General Work Requirements:
• Conform to local change management philosophies, including full testing on non-production systems, prior to production deployment.
• Effectively communicate all change activities to all affected parties including a clear description of the change, related service outages and possible effects on the different environments we support.
• Ensure IT deployment standards are maintained, with verification through reporting systems.
• Meet KPO requirements for InTouch support processing, including full documentation of problem resolution, creation of knowledge content and best practice items.
• Show a good understanding of computer equipment, and its care and maintenance.
• Work with other internal support groups, systems, networking, programming, desktop support, computer operations, and facilities as required to complete administration functions.
• Work with a variety of vendors in technical environments and in the reporting and investigation of system problems.
• Provide a written weekly status report to the team manager and be prepared to present and discuss this with the team at a weekly status meeting.
• Prepared to work outside of normal hours as system maintenance often must be performed outside of prime time; provide 24/7 support to computer operations; work with other remote support locations, for example Kuala Lumpur, backing follow the sun support.
• Participate in support on-call schedule and in weekend power outages, normally two per year and in emergency data center activities.
• Peer-review all major projects, as part of the normal deployment philosophy.
• Ensure compliance with all quality assurance, best practice procedures and QHSE requirements, as defined by job position.
Personal Traits:
• Self-motivated, able to work with minimum direction.
• Able to work as part of a team, either in small groups, or as part of the Data Center support team as a whole and accomplish this in either a lead or reporting role.
• Able to demonstrate good written, phone and face to face communication skills when working with a peer group and with internal and external customers and with vendors.
• Adhere to industry standard systems administration techniques and procedures.

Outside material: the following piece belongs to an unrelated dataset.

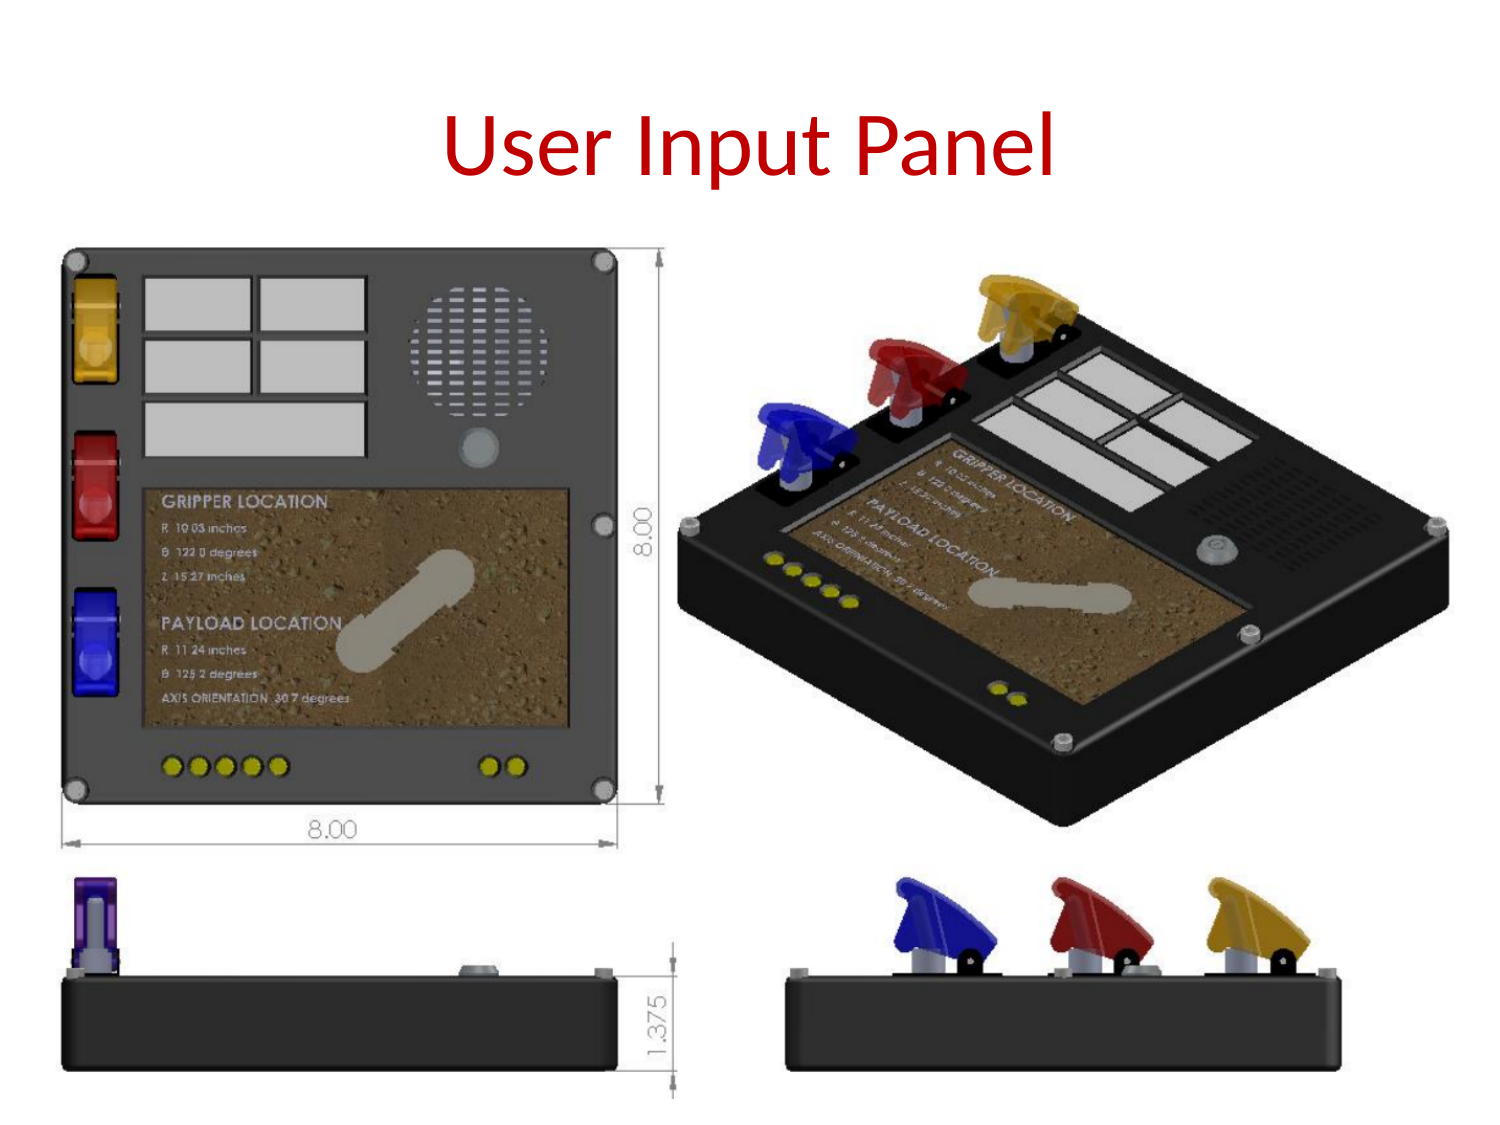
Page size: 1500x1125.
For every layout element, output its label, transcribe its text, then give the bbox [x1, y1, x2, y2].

picture [50, 237, 1463, 1099]
title User Input Panel [75, 45, 1425, 233]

• Document standard user and operational requirements.
• Willingness to train others.
Beneficial Experience:
• Experience with Client software including Omega2 and Petrel.
• Experience in Omega2 infrastructure software, OPM, RDM, OSM, OCM, WHSM, MMS, etc.
• Experience in other client software, ECL, IX, Visage, PetroMod.
Qualifications:
• Bachelor's degree from a four-year college in computer science studies or 5-10 years equivalent work experience, and current industry recognized training and certification, for example from Cisco, RedHat or Microsoft.